# More GT40s from AFX



## Montoya1 (May 14, 2004)

Now here is a page we should all check often:

http://s199.photobucket.com/albums/aa147/wahoo50/


----------



## JordanZ870 (Nov 25, 2004)

Boy, I sure like that Yellow one!

When that one hits the shelves, I'll pay retail! :thumbsup:


----------



## videojimmy (Jan 12, 2006)

that yellow one is really nice!


----------



## PD2 (Feb 27, 2003)

I love the Dark Blue and Yellow front #6 one! SWEET color combo!

I love my Gulf colors GT40! That car is VERY nice! Been thinking about buying the red one, but may wait for the dark blue and yellow #6 now!

Also can't wait to see those F1 cars as the model in the pics! The current F1's are nice, but those will definitely be sweet!

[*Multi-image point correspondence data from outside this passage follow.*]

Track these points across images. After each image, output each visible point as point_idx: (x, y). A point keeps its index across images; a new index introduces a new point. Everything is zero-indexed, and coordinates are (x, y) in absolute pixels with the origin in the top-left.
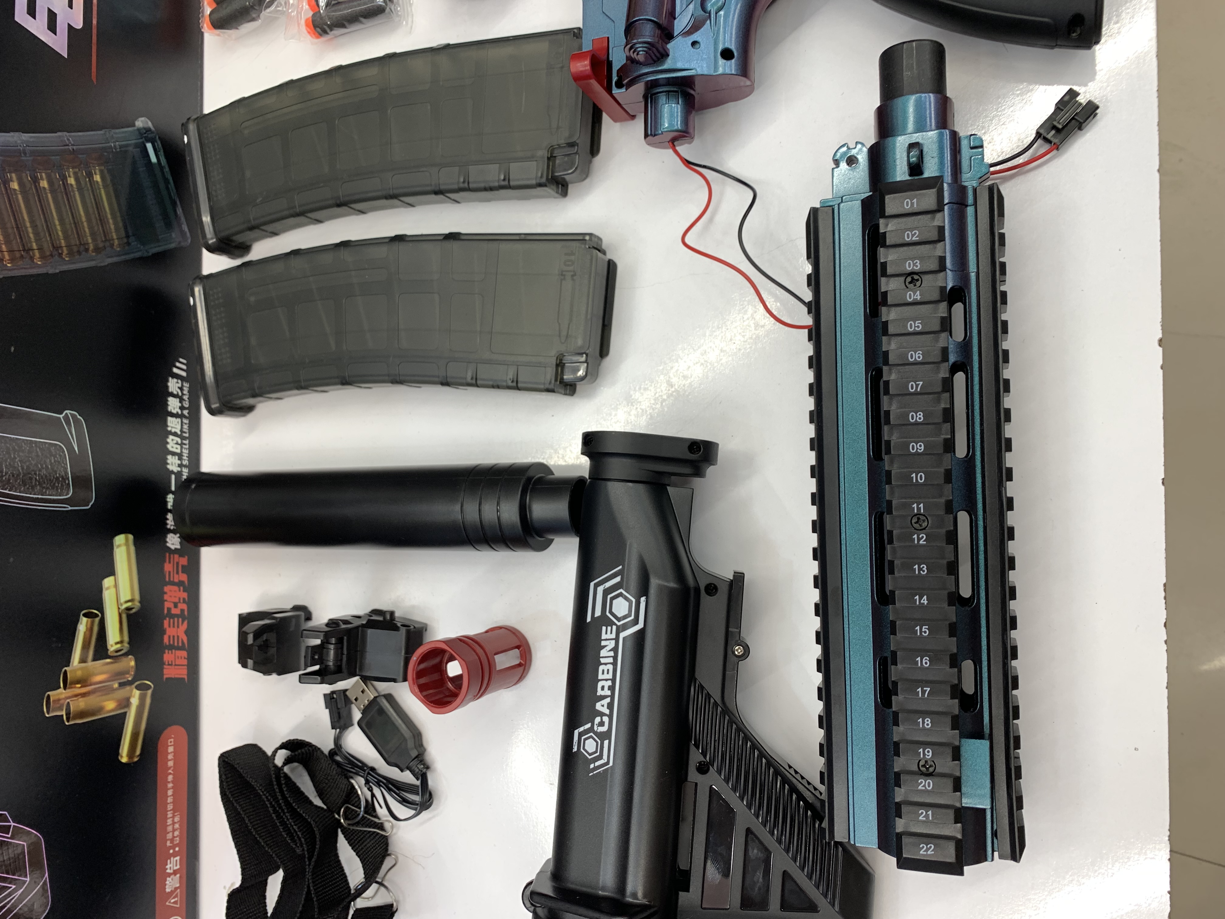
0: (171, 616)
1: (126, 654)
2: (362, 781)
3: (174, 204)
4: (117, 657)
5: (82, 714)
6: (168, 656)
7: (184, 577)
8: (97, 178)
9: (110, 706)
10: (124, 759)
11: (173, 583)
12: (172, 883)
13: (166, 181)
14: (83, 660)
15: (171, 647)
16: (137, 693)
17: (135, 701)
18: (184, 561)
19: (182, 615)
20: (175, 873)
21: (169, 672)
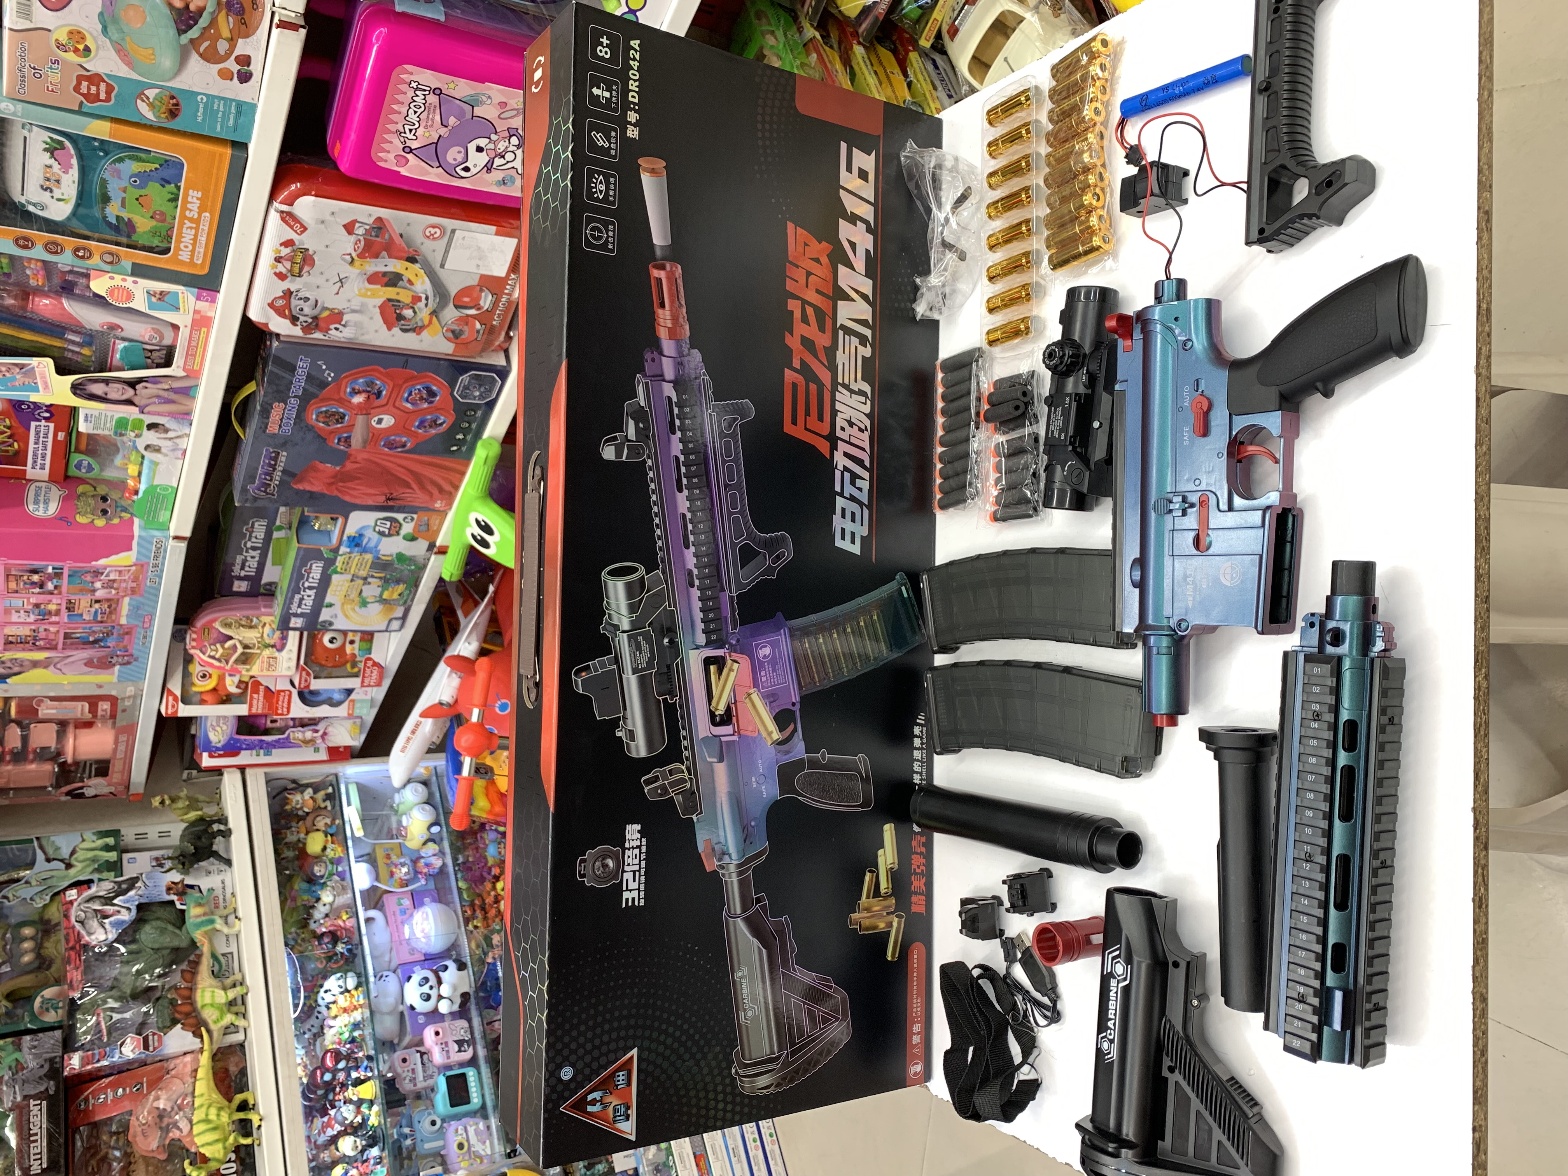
0: (916, 874)
1: (890, 896)
2: (1021, 997)
3: (917, 619)
4: (886, 897)
5: (867, 929)
6: (914, 899)
7: (923, 850)
8: (875, 617)
9: (882, 925)
10: (889, 959)
11: (917, 853)
12: (916, 1039)
13: (913, 606)
14: (868, 897)
15: (916, 893)
16: (896, 919)
17: (895, 924)
18: (923, 839)
19: (922, 873)
20: (918, 1033)
21: (915, 909)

Thanks for sharing Montoya1!
PD2:thumbsup:


----------



## Ligier Runner (Nov 29, 2004)

Sweet looking cars!


----------



## micyou03 (Apr 8, 2003)

I need both of them.


----------



## 1976Cordoba (Sep 20, 2000)

Montoya1 said:


> Now here is a page we should all check often:
> 
> http://s199.photobucket.com/albums/aa147/wahoo50/


 
Whoa -- looks like clear windows with an interior panel over the motor. Or are my eyes screwed up again . . . ? :drunk:

I see my next two purchases at that link no matter what the case.


----------



## RiderZ (Feb 19, 2007)

*!!!*

Yes in deed.Looks like very nice interior detail too.Must have both!!!:thumbsup:


----------



## PD2 (Feb 27, 2003)

1976Cordoba said:


> Whoa -- looks like clear windows with an interior panel over the motor. Or are my eyes screwed up again . . . ? :drunk:
> 
> I see my next two purchases at that link no matter what the case.


'doba,

No, your eyes do not deceive you! Those are clear windows with interior panels for the cockpit and motor areas! They are drawing rendered but a great step in the right direction of having interiors. Definitely cool!

PD2:thumbsup:


----------



## mopar78 (Sep 23, 2004)

Two more for me to buy


----------



## AfxToo (Aug 29, 2003)

Very cool indeed. If they continue to knock out killer products like these they are going to make a lot of slot car enthusiasts very happy.


----------



## T-Jet Racer (Nov 16, 2006)

I love there gt 40 the clear windows look great with the interior detailing. I know it is a lot of work to develope these bodies from scratch I hope they keep on this track. I never cared for the grey painted windowsbut I still bought 4 of them. A great product made right by professionals, as it should be.


----------



## Crimnick (May 28, 2006)

AfxToo said:


> Very cool indeed. If they continue to knock out killer products like these they are going to make a lot of slot car enthusiasts very happy.


And broke...


----------



## Bill Hall (Jan 6, 2007)

joez870 said:


> Boy, I sure like that Yellow one!
> 
> When that one hits the shelves, I'll pay retail! :thumbsup:


Agreed. 

Not much of a preorder jump on the bandwagon guy myself...but I'll definately make the exception for that yellar beauty!


----------



## SplitPoster (May 16, 2006)

wow, they look more like 1/32 detailed cars than "HO". I shudder to think what would happen to my wallet if wahoo started posting a whole line of endurance racers detailed to that level..... too cool.


----------



## grungerockjeepe (Jan 8, 2007)

Did anyone pull up that first pic of the Ultra G? Apparently those 'lace' style wheels are the real ones, as opposed to the cobbled up turbo/super G combo seen on the other thread here. Those are a great choice as they'll work with F1s, the GTs and many other sports/race cars.


----------



## vaBcHRog (Feb 19, 2003)

grungerockjeepe said:


> Did anyone pull up that first pic of the Ultra G? Apparently those 'lace' style wheels are the real ones, as opposed to the cobbled up turbo/super G combo seen on the other thread here. Those are a great choice as they'll work with F1s, the GTs and many other sports/race cars.


Ulta G? How bout a link I haven't seen any new wheels from AW?

Roger Corrie


----------